C.: Comment avez-vous maintenu cette tension tout au long du film?
M. A.: Le travail de préparation consiste en cela. C’est très clair lors de la lecture du scénario. Arnaud et Charlotte m’ont rapidement fait comprendre qu’on était dans un moment très tendu de cette femme, et ce, dès le début du film et qui va en progression tout au long. Forcément, cela nécessite, pour chaque seconde de tournage, une charge émotionnelle très forte. Le travail de préparation solitaire sert à accumuler des ingrédients qui permettent d’accumuler de la charge émotionnelle : personnaliser cette situation, sentir là où il faut ajuster pour que cela résonne chez l’actrice que je suis. Je ne suis pas Alice, mais par contre, je suis mère donc je vois les parallèles que je peux faire. Après ce travail de personnalisation, j’ai fait un travail imaginaire pour fabriquer un background important et un background par rapport à chaque intervenant dans l’histoire pour avoir un rapport avec eux, avoir une façon de les regarder ou non, de les écouter ou non, de se tenir physiquement face à eux afin de permettre tout cela, car tout cela raconte quelque chose. En mélangeant ces ingrédients, on prépare une sorte de soupe bouillonnante tout à fait particulière dans laquelle on se jette le jour du tournage.
C.: On en sort comment ?
M. A.: On en sort à la fois fatigués parce que les émotions c’est éprouvant, mais libérés aussi. On fait monter tout cela pendant la préparation, ça monte, ça monte et on peut laisser sortir tout cela pendant le tournage.

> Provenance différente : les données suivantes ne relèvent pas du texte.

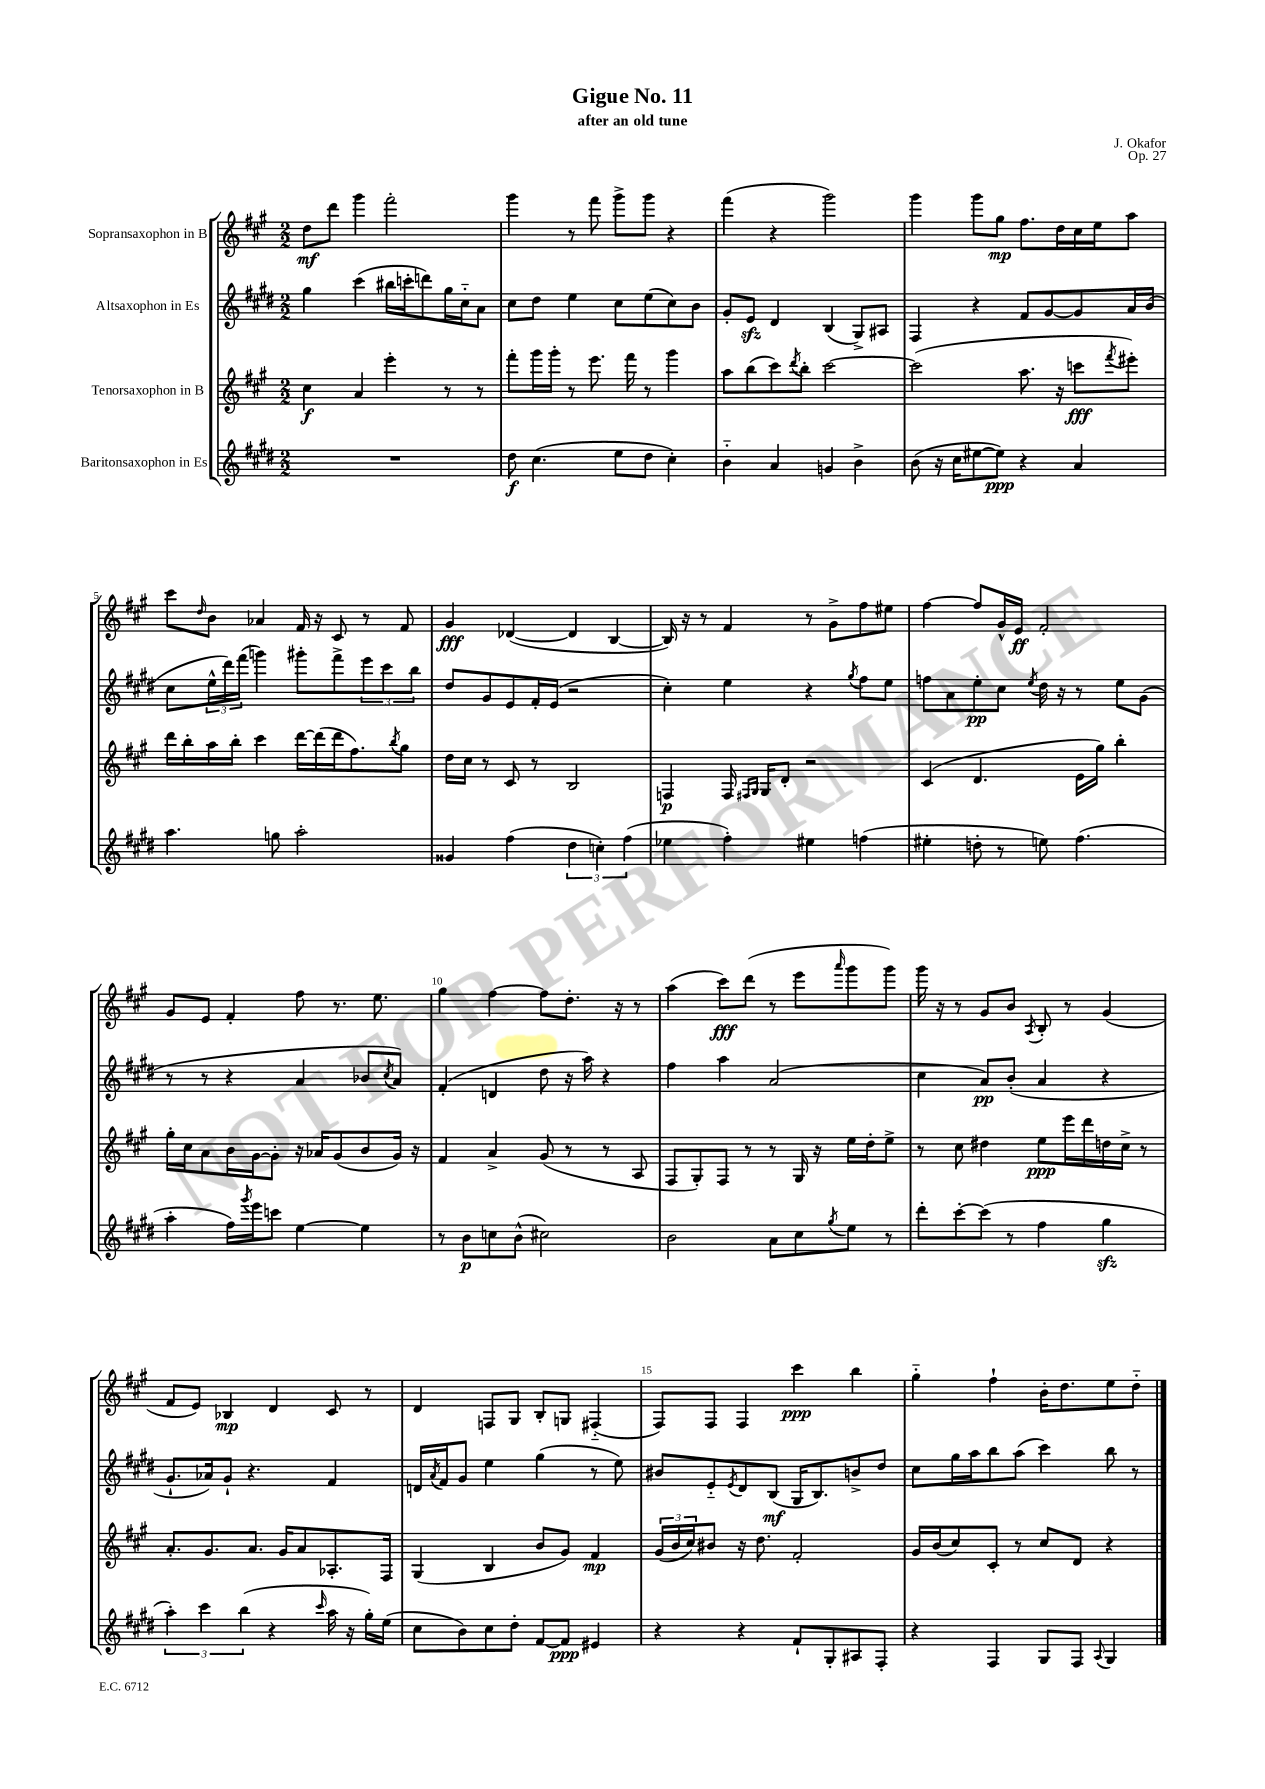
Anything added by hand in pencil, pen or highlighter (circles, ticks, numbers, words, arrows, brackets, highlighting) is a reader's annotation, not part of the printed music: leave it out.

**kern	**kern	**kern	**kern
*staff4	*staff3	*staff2	*staff1
*clefG2	*clefG2	*clefG2	*clefG2
*k[f#c#g#d#]	*k[f#c#g#]	*k[f#c#g#d#]	*k[f#c#g#]
*M2/2	*M2/2	*M2/2	*M2/2
1r	4cc#	4gg#	8dd
.	.	.	8ddd
.	4a	(4ccc#	4ggg#
.	4eee'	16bb#	2fff#'
.	.	16ccc'	.
.	.	8ddd)	.
.	8r	16gg#	.
.	.	16cc#'~	.
.	8r	8a	.
=	=	=	=
8dd#	8fff#'	8cc#	4ggg#
(4.cc#	16ggg#	8dd#	.
.	16ggg#'	.	.
.	8r	4ee	8r
.	8.eee	.	8fff#
8ee	.	8cc#	8ggg#^
.	16fff#	.	.
8dd#	8r	(8ee	8ggg#
4cc#')	4ggg#	8cc#)	4r
.	.	8b	.
=	=	=	=
4b'~	8aa	8g#'	(4fff#
.	(8bb	8e	.
4a	8ccc#)	4d#	4r
.	8qddd	.	.
.	8bb'	.	.
4g	[2ccc#	(4B	2ggg#)
4b^	.	8G#^)	.
.	.	8A#	.
=	=	=	=
(8b	(2ccc#]	4F#	4ggg#
16r	.	.	.
16cc#	.	.	.
[8ee#	.	4r	8ggg#
8ee#])	.	.	8gg#
4r	8.aa	8f#	8.ff#
.	.	[8g#	.
.	16r	.	16dd
4a	8ccc	8g#]	16cc#
.	.	.	16ee
.	8qfff#	.	.
.	8eee#')	16a	8aa
.	.	(16b	.
=	=	=	=
4.aa	16ddd	8cc#	8ccc#
.	16bb'	.	.
.	.	.	16qqdd
.	16aa	24ee^^	8b
.	.	24ddd#)	.
.	16bb'	.	.
.	.	(24fff#	.
.	4ccc#	4ggg)	4a-
8gg	.	.	.
2aa'	[16ddd	8ggg#'	16f#
.	(16ddd]	.	16r
.	16ddd	8fff#^	8c#
.	8.ff#)	.	.
.	.	12eee	8r
.	.	12ccc#	.
.	8qbb	.	.
.	8gg#	.	8f#
.	.	12bb	.
=	=	=	=
4g##	16dd	8dd#	4g#
.	16cc#	.	.
.	8r	8g#	.
(4ff#	8c#	8e	([4d-
.	8r	16f#'	.
.	.	(16e	.
6dd#	2B	2r	4d-]
6cc')	.	.	.
.	.	.	[4B
(6ff#	.	.	.
=	=	=	=
4ee-	4F	4cc#')	16B])
.	.	.	16r
.	.	.	8r
4ff#')	16F	4ee	4f#
.	16qqF#	.	.
.	16qqG#	.	.
.	16G#	.	.
.	8d'	.	.
4ee#	2r	4r	8r
.	.	.	8g#^
.	.	8qgg#	.
(4ff	.	8ff#	8ff#
.	.	8ee	8ee#
=	=	=	=
4ee#'	(4c#	8ff	[4ff#
.	.	8a	.
8dd'	4.d	8ee'	8ff#]
8r	.	8cc#	16g#^^
.	.	.	16e
.	.	8qee	.
8ee)	.	16dd#	2f#'
.	.	16r	.
(4.ff#	16e	8r	.
.	16gg#)	.	.
.	4bb'	8ee	.
.	.	(8g#	.
=	=	=	=
4aa'	16gg#'	8r	8g#
.	16cc#	.	.
.	8a	8r	8e
16ff#)	16b	4r	4f#'
8qggg#	.	.	.
16eee	[16g#	.	.
8ccc	8g#']	.	.
[4ee	16r	4a	8ff#
.	16a-	.	.
.	(8g#	.	8.r
4ee]	8b	8b-	.
.	.	.	8.ee
.	.	8qcc#	.
.	16g#)	8a)	.
.	16r	.	.
=	=	=	=
8r	4f#	(4f#'	4gg#
8b	.	.	.
8cc	4a^	4d	[4ff#
(8b^^	.	.	.
2cc#)	(8g#	8dd#	8ff#]
.	8r	16r	8.dd'
.	.	16aa)	.
.	8r	4r	.
.	.	.	16r
.	8A	.	8r
=	=	=	=
2b	8F#	4ff#	(4aa
.	8G#')	.	.
.	8F#	4aa	8ccc#)
.	8r	.	(8ddd
8a	8r	(2a	8r
8cc#	16G#	.	8eee
.	16r	.	.
8qgg#	.	.	16qqaaa
8ee	16ee	.	8ggg#
.	16dd'	.	.
8r	8ee^	.	8ggg#)
=	=	=	=
8ddd#'	8r	4cc#	16ggg#
.	.	.	16r
[8ccc#'	8cc#	.	8r
(8ccc#]	4dd#	8a)	8g#
8r	.	(8b'	8b
.	.	.	8qA
4ff#	8ee	4a	8B'
.	16eee	.	8r
.	16ddd	.	.
4gg#	16dd	4r	(4g#
.	16cc#^	.	.
.	8r	.	.
=	=	=	=
6aa')	8.a'	8.g#`	8f#
.	.	.	8e)
6ccc#	.	.	.
.	8.g#	16a-)	.
.	.	8g#`	4B-
(6bb	.	.	.
.	8.a	4.r	.
4r	.	.	4d
.	16g#	.	.
.	8a	.	.
16qqccc#	.	.	.
16aa	8.A-'	4f#	8c#
16r	.	.	.
16gg#')	.	.	8r
(16ee	16F#	.	.
=	=	=	=
8cc#	(4G#	16d	4d
.	.	8qa	.
.	.	16f#	.
8b)	.	8g#	.
8cc#	4B	4ee	8F
8dd#'	.	.	8G#
[8f#	8b	(4gg#	8B'
8f#]	8g#)	.	8G
4e#	4f#	8r	(4F#'~
.	.	8ee)	.
=	=	=	=
4r	(24g#	8b#	8F#)
.	24b	.	.
.	24cc#)	.	.
.	8b#	8e'~	8F#
.	.	8qe	.
4r	16r	8d#	4F#
.	8.dd	.	.
.	.	(8B	.
8f#`	2f#'	16G#	4ccc#
.	.	8.B)	.
8G#'	.	.	.
8A#	.	8b^	4bb
8F#'	.	8dd#	.
=	=	=	=
4r	16g#	8cc#	4gg#'~
.	(16b	.	.
.	8cc#)	16gg#	.
.	.	16aa	.
4F#	8c#'	8bb	4ff#`
.	8r	(8aa	.
8G#	8cc#	4ccc#)	16b'
.	.	.	8.dd
8F#	8d	.	.
8qqA	.	.	.
4G#	4r	8bb	8ee
.	.	8r	8dd'~
==	==	==	==
*-	*-	*-	*-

C.: Comment s’est passée la relation avec l’enfant?
M. A.: Très doucement, avec beaucoup de bienveillance. Il faut d’abord gagner sa confiance, il doit se sentir safe dans cet environnement pour qu’il puisse donner de lui-même et lâcher prise, se mettre à nu. Arnaud et Charlotte ont fabriqué un contexte qui permettait ça. J’étais là dès les essais pour la première rencontre. Avec Ulysse, on a fait des impros ludiques qui faisaient référence aux différentes situations traversées par cette mère et ce fils à différents moments de l’histoire. Il a fallu aussi travailler le physique, notamment pour la première scène.